Sarah Outen gave Happy Socks a hug when she arrived in Castletownbere, Co Cork, yesterday to collect it — a week after it was recovered drifting in Dunmanus Bay by the RNLI.
“It was great to see her again and I’m really grateful to the RNLI for finding her,” Ms Outen said.
She had to abandon the vessel 644km west of Portugal last October during the final leg of her epic London2London charity fundraiser — a 34,000km bike, kayak, and row journey around the northern hemisphere.
“It feels like a friend has come back from the dead. It is very special and very emotional,” she said.
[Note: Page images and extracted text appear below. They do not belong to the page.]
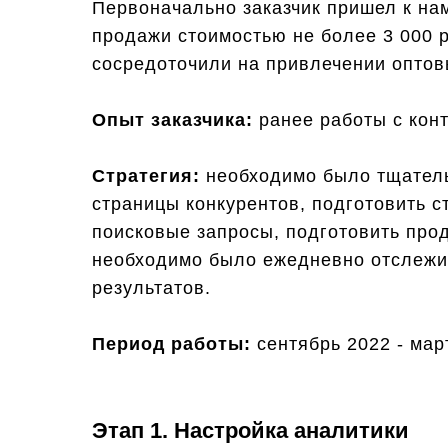
Первоначально заказчик пришел к на
продажи стоимостью не более 3 000 
сосредоточили на привлечении оптов
Опыт заказчика:
ранее работы с конт
Стратегия:
необходимо было тщатель
страницы конкурентов, подготовить с
поисковые запросы, подготовить про
необходимо было ежедневно отслежи
результатов.
Период работы:
сентябрь 2022 - мар
Этап 1. Настройка аналитики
“She was the other half of my team. We’d been through some pretty huge storms together and it felt really hard to abandon her. I had hoped I’d see her again, but you never can tell. So when word came through she’d been found, I was delighted.”
However, she plans to sell the boat once it has been repaired in the hope it will help another adventurer.
Ms Outen was speaking as her partner, Lucy Allen, and Lucy’s father, Anthony, loaded it into a trailer to bring it back to England.
After meeting and thanking RNLI coxwain Brian O’Driscoll and his crew, Ms Outen said the boat was in remarkable shape given what it’s been through.
“She is structurally sound — nothing that a bit of patching up won’t fix,” she said.
A member of the public spotted the apparently unmanned vessel some 500m off Toor Pier last Tuesday and the lifeboat towed it back to base. “If she had been spotted much later, she would probably have been smashed upon the rocks,” Ms Outen said.
Ms Outen completed her epic journey last November when she paddled under London’s Tower Bridge after 1,676 days of travel over four and a half years. She hopes to publish a book on her adventure in May, before marrying Lucy in June.